Heure des questions à la Commission Lutter contre le dépeuplement grâce à l'instrument de la politique de cohésion
Monsieur le Commissaire, le dépeuplement est un problème qui touche toute l'Europe, mais surtout des pays comme l'Espagne, où trois municipalités sur quatre perdent des habitants. Et je ne parle pas seulement des petites municipalités rurales, mais aussi des villes de taille moyenne. C'est pourquoi il était si important pour moi que la définition des zones dépeuplées soit incluse dans le règlement relatif aux Fonds FEDER, car cela permet à ces zones de disposer d'un plan d'action global pour les revitaliser et attirer l'emploi. Et pour créer des emplois, l'une des mesures désormais acceptées par la Commission est essentielle, qui consiste à permettre une fiscalité différenciée, des avantages fiscaux aux entreprises qui sont établies dans ces domaines. Et je parle, par exemple, des primes pour les travailleurs. Toutefois, nous constatons que les États membres n'utilisent pas cette mesure. Dans le cas de l'Espagne, nous attendons depuis dix mois et j'aimerais connaître votre avis. Et ma deuxième question concerne le Fonds pour une transition juste, qui est très important pour prévenir le dépeuplement. Nous constatons également que certains États membres n’ont pas encore présenté leur plan pour une transition juste. Nous risquons maintenant de perdre une rente. J'aimerais également savoir si c'est le cas, si nous pouvons perdre une rente de ces fonds et ce que nous devons faire à ce sujet.

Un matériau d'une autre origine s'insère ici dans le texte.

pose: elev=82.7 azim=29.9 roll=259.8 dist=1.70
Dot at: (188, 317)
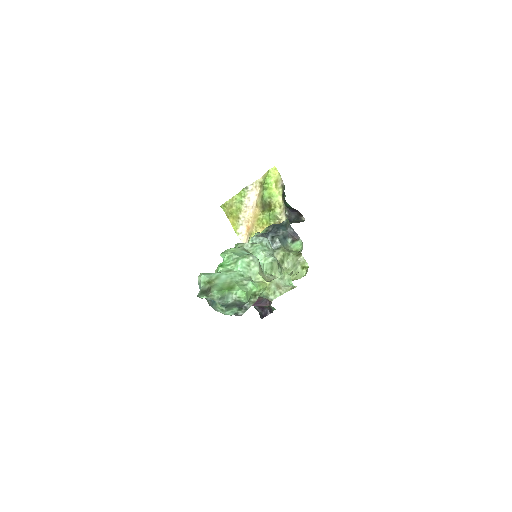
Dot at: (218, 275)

Cohésion économique, sociale et territoriale dans l’UE: 8e rapport sur la cohésion - Régions frontalières de l’UE: des laboratoires vivants de l’intégration européenne (débat)
Madame le Président, tout d'abord, pour dire que je trouve scandaleux qu'un évadé de la justice espagnole parle ainsi, dans ce Parlement, de l'Espagne. Et oui, Monsieur le Commissaire, je pense que nous pouvons être très fiers de la politique de cohésion et que si nous avons appris quelque chose, c’est que, pour être utile, elle doit être flexible et trouver cet équilibre entre la préservation de son approche à long terme visant à réduire les disparités entre les régions et la réponse aux situations et crises imprévues, comme nous l’avons fait avec REACT-EU pendant la COVID-19, comme nous l’avons fait avec les réfugiés ukrainiens et comme nous devons le faire maintenant avec l’inflation et le prix de l’énergie. C'est pourquoi, Monsieur le Commissaire, je pense qu'il est urgent de mettre en place un mécanisme de soutien aux PME et aux familles. Et mon autre point est la simplification. Parce que la bureaucratie et le manque de personnel qualifié conduisent à des situations préoccupantes, comme en Espagne, où nous devons encore mettre en œuvre une partie des fonds pour la période 2014-2020. Nous n’avons pas encore mis en œuvre les plans opérationnels 2021-2027 et nous risquons de perdre une rente du Fonds pour une transition juste parce que nous avons une administration débordante qui tente de gérer les fonds de Next Generation EU. Par conséquent, si nous parlons de l'avenir, nous devons parler de simplification, de modernisation et de création de synergies afin que les fonds se complètent et ne se chevauchent pas, comme c'est le cas actuellement.
Réponse de l’UE à la hausse des prix de l’énergie en Europe (débat)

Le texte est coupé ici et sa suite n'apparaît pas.